The most reliable and compatible way to check if the source point is a valid image is to use the Image
object. If it can load it as an image onload
will trigger, if not onerror
will trigger:
var img = new Image;
img.onload = function() { /* OK */ };
img.onerror = function() { /* cannot read this as an image */ };
img.onabort = function() { /* connection or source was reset */ };
img.src = "URLtoCheckHere";
The drawback is of course that the whole image would be loaded before you could find out if the browser can read and decode it.
If Image
for some reason can't be used you could read the source point via XHR but that comes with its own restrictions, one being cross-origin resource sharing. If the image is not of the same origin (protocol, domain, port etc.) and the external server does not allow cors-usage, reading would simply fail.
However, if these limitations aren't a problem (i.e. the images comes from the same server as the page or a cors-friendly site) then you could read in part of the image as ArrayBuffer
and check the magic numbers for the image types you want to support. Be aware of byte-order.

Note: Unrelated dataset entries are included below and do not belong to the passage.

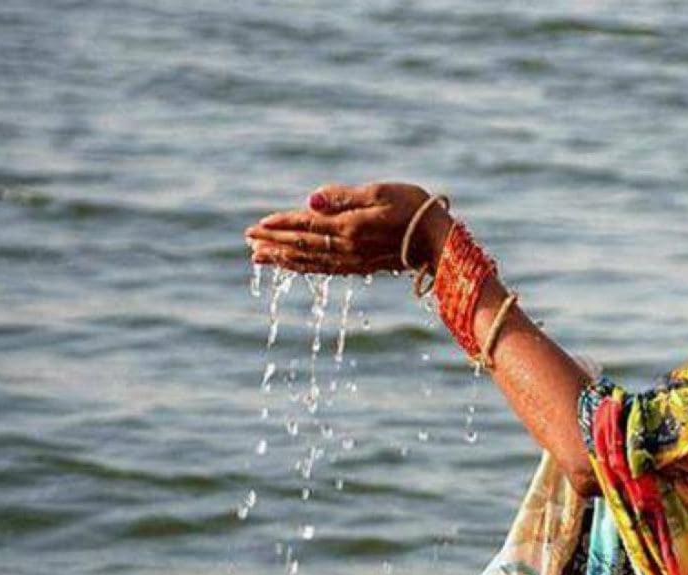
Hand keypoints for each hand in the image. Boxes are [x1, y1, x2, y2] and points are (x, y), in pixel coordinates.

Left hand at [244, 182, 450, 274]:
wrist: (439, 241)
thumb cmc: (414, 208)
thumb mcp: (380, 193)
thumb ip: (344, 197)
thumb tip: (310, 201)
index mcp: (349, 227)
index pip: (305, 225)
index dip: (280, 225)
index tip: (256, 226)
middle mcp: (347, 248)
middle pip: (301, 246)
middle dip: (273, 243)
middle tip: (248, 241)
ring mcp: (353, 261)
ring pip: (309, 261)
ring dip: (283, 259)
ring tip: (260, 258)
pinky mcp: (361, 267)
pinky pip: (324, 269)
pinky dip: (304, 267)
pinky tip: (293, 265)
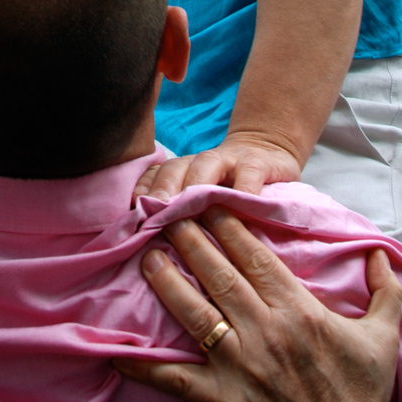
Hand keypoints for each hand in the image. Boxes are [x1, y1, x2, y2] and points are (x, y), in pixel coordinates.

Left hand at [115, 207, 401, 401]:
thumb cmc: (361, 398)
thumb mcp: (383, 338)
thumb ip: (383, 291)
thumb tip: (381, 255)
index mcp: (298, 310)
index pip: (254, 256)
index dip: (228, 225)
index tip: (207, 202)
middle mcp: (264, 330)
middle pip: (218, 273)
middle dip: (190, 239)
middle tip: (165, 213)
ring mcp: (239, 364)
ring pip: (194, 312)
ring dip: (167, 282)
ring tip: (145, 256)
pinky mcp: (221, 399)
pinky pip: (175, 378)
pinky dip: (145, 366)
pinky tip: (117, 350)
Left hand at [134, 135, 302, 202]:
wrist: (267, 154)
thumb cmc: (229, 191)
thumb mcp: (202, 202)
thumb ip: (179, 217)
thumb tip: (149, 247)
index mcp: (180, 172)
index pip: (152, 177)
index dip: (142, 193)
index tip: (133, 213)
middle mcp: (198, 163)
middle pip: (173, 168)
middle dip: (162, 189)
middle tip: (156, 211)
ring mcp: (227, 159)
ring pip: (205, 164)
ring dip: (195, 184)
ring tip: (189, 207)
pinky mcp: (257, 162)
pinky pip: (248, 173)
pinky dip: (244, 188)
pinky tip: (241, 205)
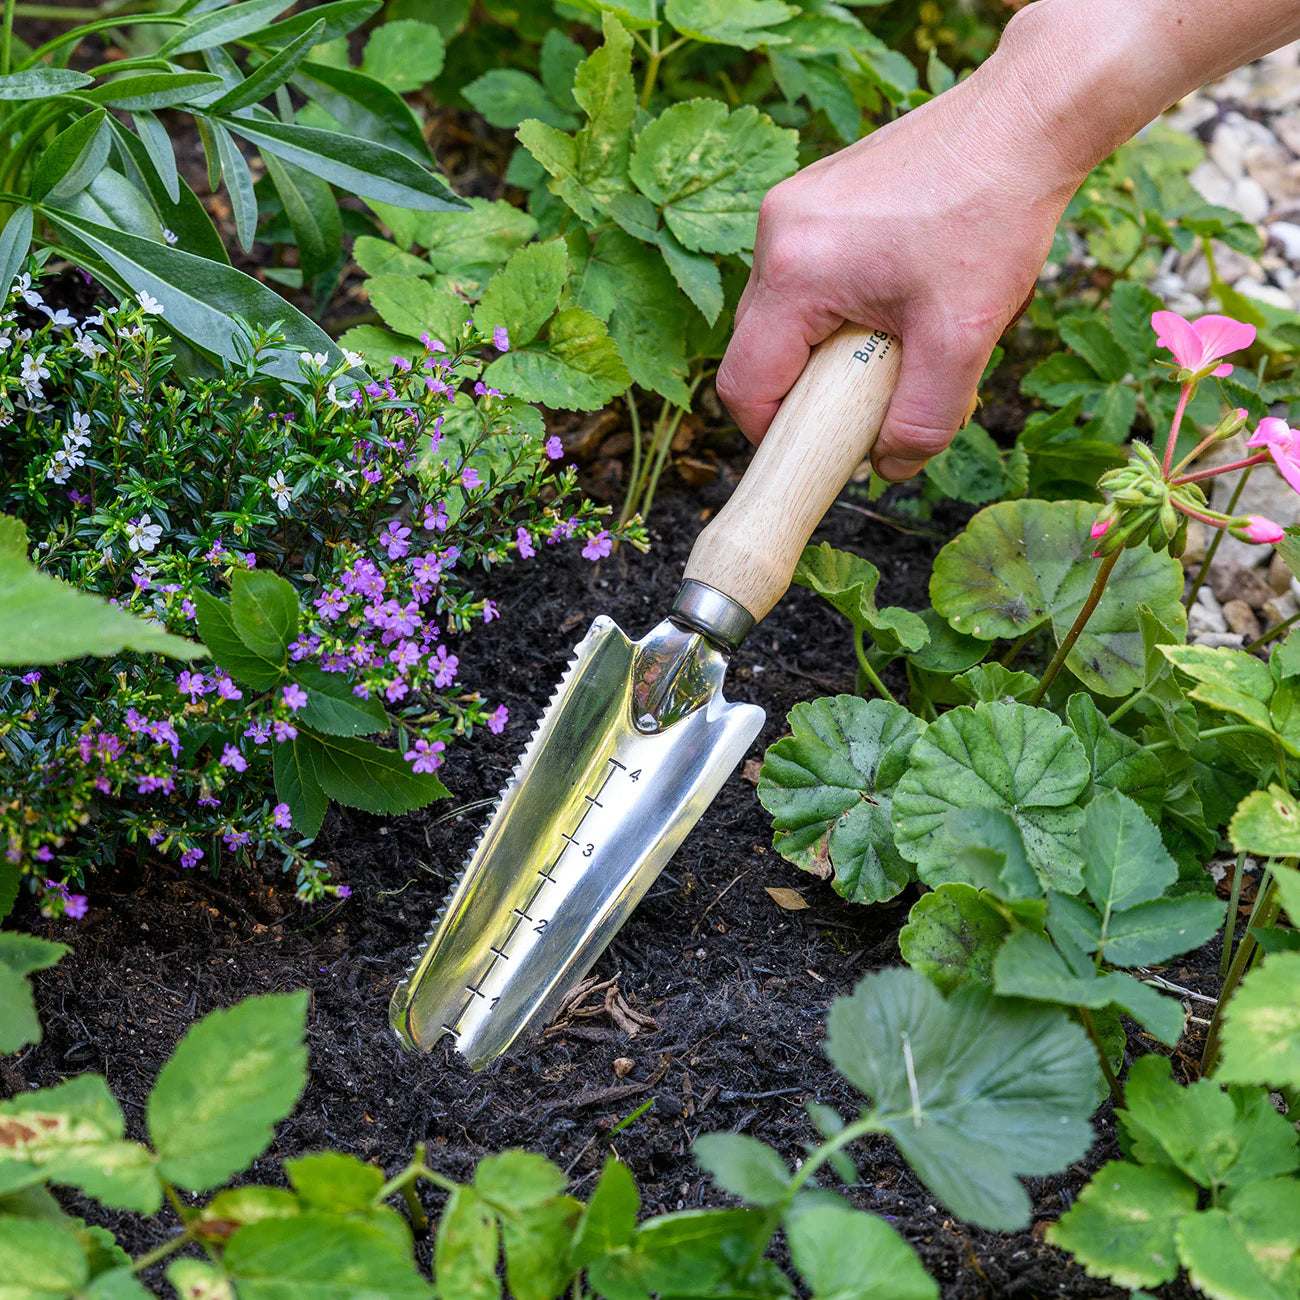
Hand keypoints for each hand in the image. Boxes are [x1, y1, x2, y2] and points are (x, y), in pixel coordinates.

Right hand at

To specify a range use the Range
header (it's not sure the server will respect it though).
Assuming the part of the file has been read into an ArrayBuffer
:
var reader = new DataView(arrBuffer);
if (reader.getUint32(0) === 0x89504E47 &&
reader.getUint32(4) === 0x0D0A1A0A) {
// this seem to be a PNG file
}
else ... etc.
But, even if the file is detected as a valid image file, there is no guarantee of that the file is not corrupt and so forth. There is no way to validate the file using this method (unless you chose to write a parser yourselves).
So in conclusion, Image
is the best option in most scenarios. It has been through several iterations over the years in the main browsers and is pretty robust and stable.